The average execution time for my code was 61 ms. In 2017b the time for the C-mex code to generate min/max values from the 100 million data points was 42 ms. Thus generating the subsampled data still takes a relatively large portion (69%) of the total plot time. However, even though further speed improvements are possible, plotting now takes a reasonable amount of time, which was my main goal for this endeavor.

Finally, I’ll mention relative speedups, even though I think the absolute speed is a bit more important here. For 2017b on Turtle the speedup for the 100 million data points was 74x. For 100 milion data points of “single” data type, the speedup was 106. At 300 million data points these values were 79x and 112x respectively.

A brief memory aside

Processing 100 million samples of type double requires loading 0.8 GB of data. I’m not exactly sure of the memory sticks that are in Turtle but I’m operating at approximately 667 MHz according to a program called CPU-Z. Somewhere I read that memory actually gets transferred on both rising and falling edges of the clock, so the speed is actually twice the clock rate (so roughly 1333 MHz). Thus my memory is labeled as DDR3 1333 MHz. The DDR3 is something else CPU-Z told me, it isn’t calculated, although there is generally correspondence between speeds and DDR type so it could be inferred. These chips transfer 64 bits at a time, so the data transfer rate is 1333*64 bits or 85312 Mb/s (Mb due to the clock speed being in MHz) or 10664 MB/s or 10.6 GB/s. Note that in addition to seeing DDR-1333 it is also common to see something like PC3-10600 which corresponds to the MB/s value.

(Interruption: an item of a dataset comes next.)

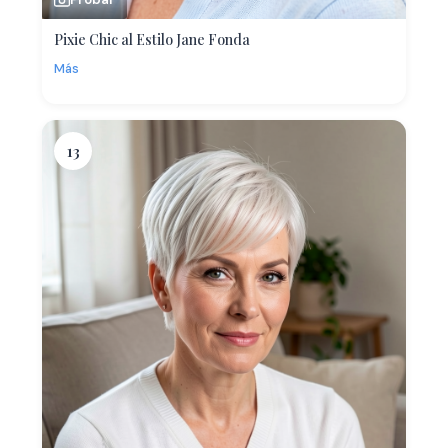
Pixie Chic al Estilo Jane Fonda
Más
13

When reading about these numbers most websites cautioned that these are maximum values and that due to unspecified factors getting this througput for a sustained period of time can be difficult. Assuming the processor and the cache are working together in a smart way it is not clear to me what exactly these factors are.

The actual memory throughput, in GB/s also depends on another factor, called the memory channel architecture. Dual-channel memory, which is now relatively common, doubles the bandwidth if multiple RAM slots are populated. This would bring the expected max throughput to 21.2 GB/s. For reference Quad-channel memory also exists (for a 4x throughput), but its not nearly as common. Note that even though my 2014 computer (Paladin) has 4 RAM slots, it is still only operating in dual-channel mode (due to the motherboard and processor). So it is incorrect to multiply the number of RAM slots by single-channel memory throughput to get total memory throughput.

If we calculate how long it would take to load all data from RAM into the processor I arrive at 38 ms (0.8 GB of data / 21.2 GB/s). My execution time has a bit of overhead besides just loading the data into the processor to compute min and max values. Even if we ignore the overhead, our throughput is about 90% of the maximum (and most likely even higher). From online reading it seems like something in that range is pretty darn good.

Importantly, these numbers suggest that the subsampling routine is almost certainly memory limited. This explains why we don’t see drastic speed ups from the use of OpenMP and multiple cores (Figure 5). This may also explain why my mac, which has faster memory, benefits more from combining SIMD and OpenMP.

Summary

By using OpenMP and SIMD in C-mex code I was able to generate fast code for subsampling data. In particular I was pretty excited about figuring out how to use SIMD to operate across variables within an array, since I had not seen this disucssed before online. Realizing that the order of max and min data points doesn’t matter simplified the code significantly and led to a large speedup as well. These plotting routines are now my goto functions for plotting time-series line data because I don’t have to wait for plots to render, minimizing distractions and improving data exploration.

The transition out of a hybrid Matlab/C approach was motivated by the desire to be able to scroll (pan) fast, specifically for plotting data during data collection. The changes discussed in this post have helped to improve scrolling tremendously. There were however a few improvements and additions that were scrolling specific which I hope to cover in a later post.